Bake Challah with Rabbi Ilana!

by GatherDC Staff / March 27, 2020

Rabbi Ilana is so excited to share her famous challah recipe with you (adapted from Modern Jewish Baker). Follow along, and then be sure to tag GatherDC in your final product on Facebook or Instagram. Happy baking and Shabbat Shalom!




  • 1 1/2 tablespoons dry active yeast
  • 1/2 cup + 2 tablespoons + 1/2 teaspoon sugar
  • 1 1/4 cup lukewarm water 4 1/2-5 cups of unbleached bread flour
  • 1/2 tablespoon fine sea salt
  • 1/4 cup vegetable oil
  • 2 large eggs

For the topping:

  • 1-2 egg yolks
  • Any toppings you want like sesame seeds, everything toppings, salt


  • In a small bowl, place the yeast, 1/2 teaspoon of sugar and lukewarm water. Stir gently.

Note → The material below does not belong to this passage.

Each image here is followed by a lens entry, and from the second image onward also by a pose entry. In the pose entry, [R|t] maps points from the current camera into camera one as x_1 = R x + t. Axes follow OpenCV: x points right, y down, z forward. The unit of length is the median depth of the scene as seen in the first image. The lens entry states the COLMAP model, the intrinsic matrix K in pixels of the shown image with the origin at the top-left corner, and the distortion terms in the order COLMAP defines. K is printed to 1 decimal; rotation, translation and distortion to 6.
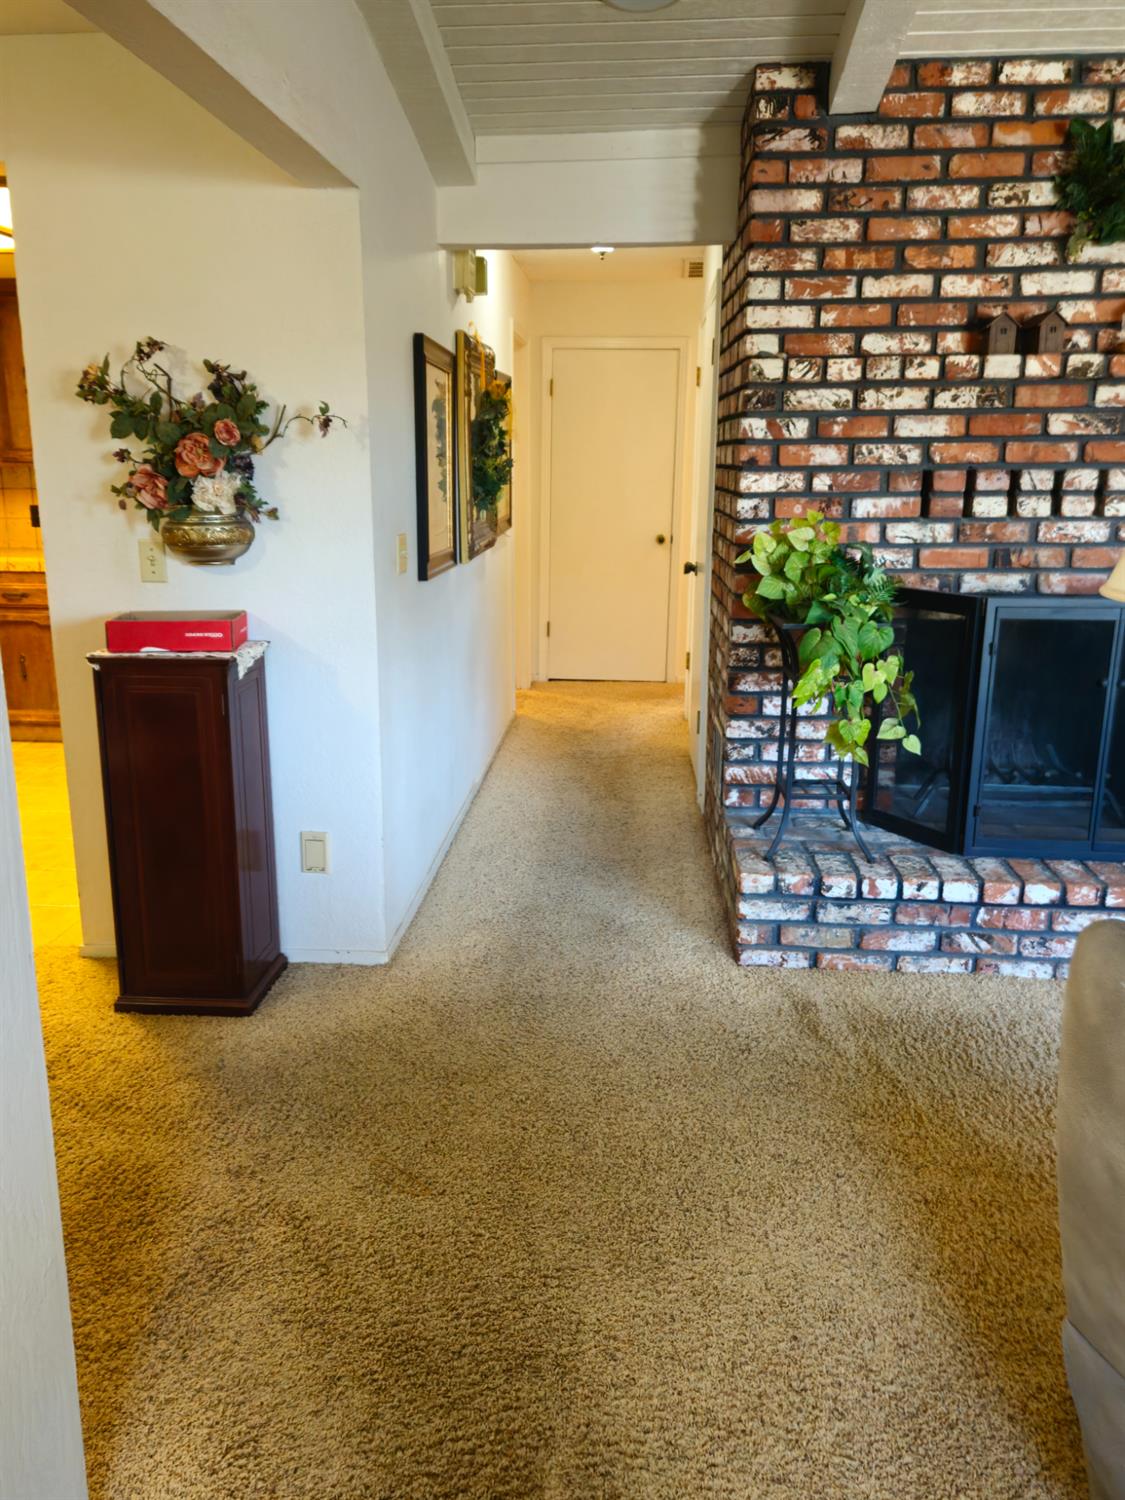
lens RADIAL K [[1199.9, 0, 556.9], [0, 1199.9, 744.6], [0, 0, 1]] dist [0.057863, -0.034979]
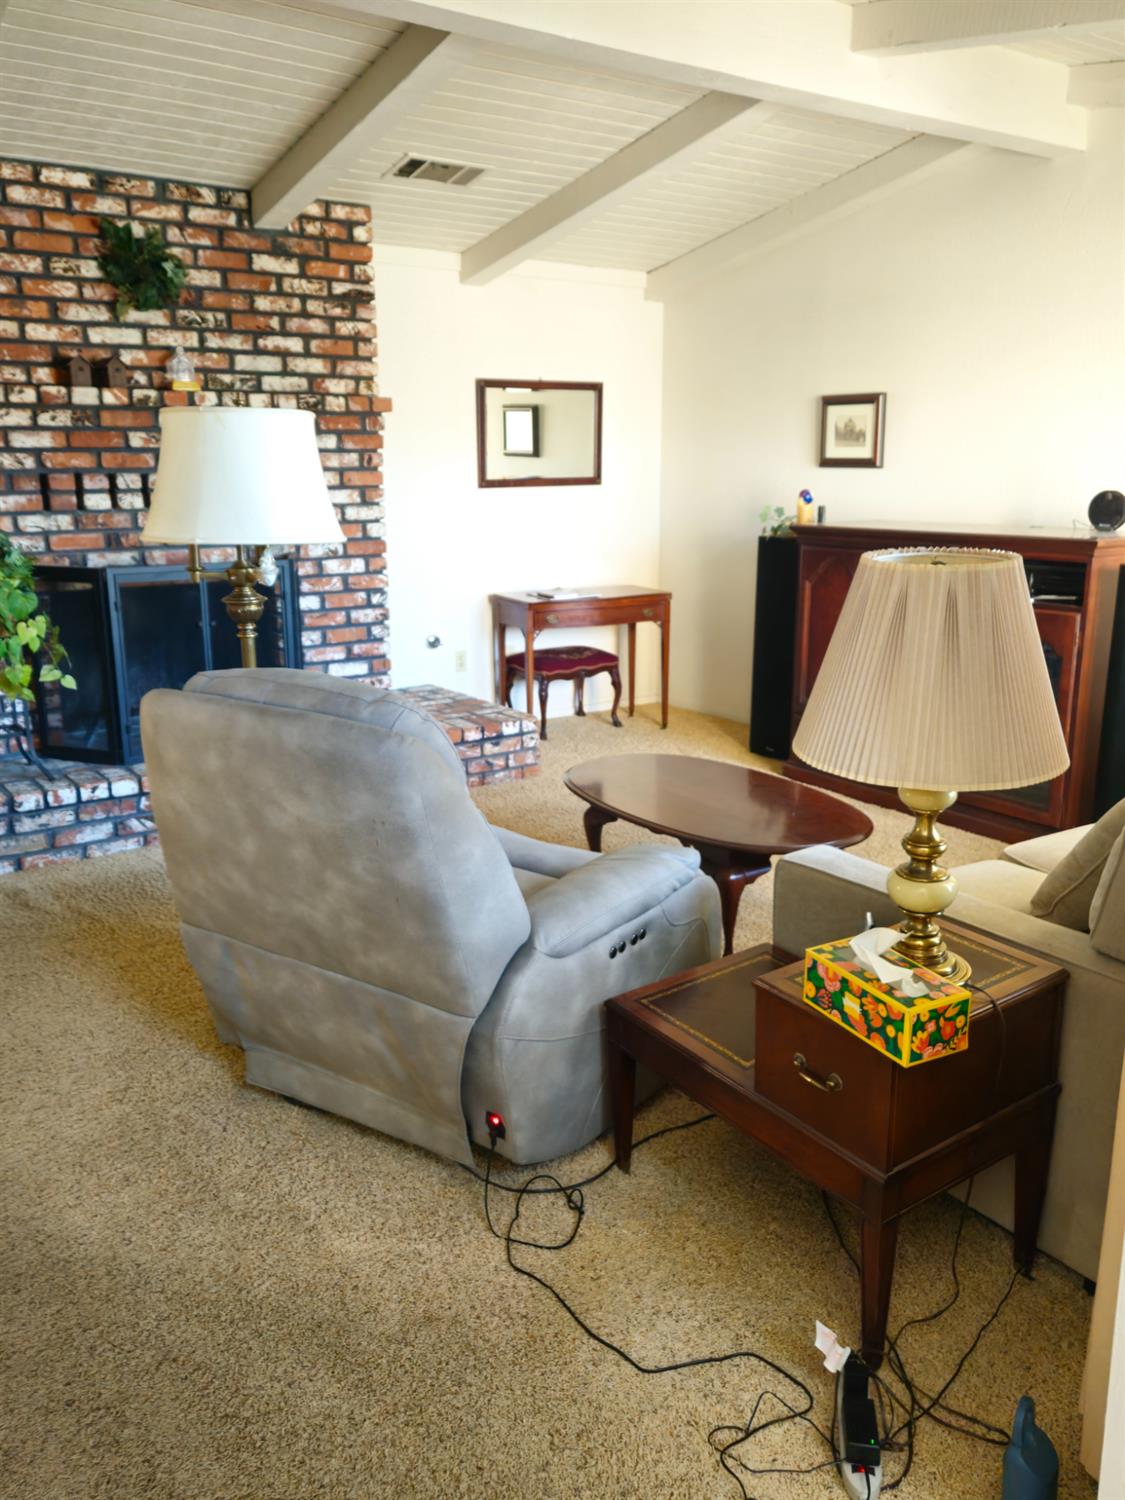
lens RADIAL K [[1199.9, 0, 554.9], [0, 1199.9, 756.9], [0, 0, 1]] dist [0.057863, -0.034979]
pose [[0.788780, -0.152763, 0.595390, -0.080938], [0.155881, 0.986674, 0.046644, 0.098370], [-0.594581, 0.056018, 0.802082, -0.354842]]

Allow to sit for 5-10 minutes, until the mixture becomes foamy at the top.
  • In a large bowl, mix together 1 1/2 cups of flour, the salt, and 1/2 cup of sugar (plus two tablespoons of sugar if you want a sweeter challah). Add the yeast mixture and oil to flour. Mix thoroughly. Add another cup of flour and eggs and mix until smooth.
  • Add another 1 1/2-2 cups of flour and mix. Either remove the dough from the bowl and knead on a clean, floured surface of knead in the bowl itself. Add flour as needed, 5 minutes.
  • Place the dough in a greased bowl and cover with a bowl. Place in a warm spot, like over a warm oven and allow to rise for 3 hours. You can also cover the bowl with plastic wrap or tin foil and allow to rise overnight in the fridge.
  • Divide the dough in two and make two challahs (or rolls). Once you braid, place challahs on baking sheets lined with parchment paper or a silicone mat.
  • Preheat oven to 375 degrees and allow challahs to rise for another hour on top of the oven.
  • Once the dough has doubled in size, beat an egg yolk and brush over challahs. Add toppings. Place baking sheets in the oven and bake for 24-26 minutes, or until golden brown.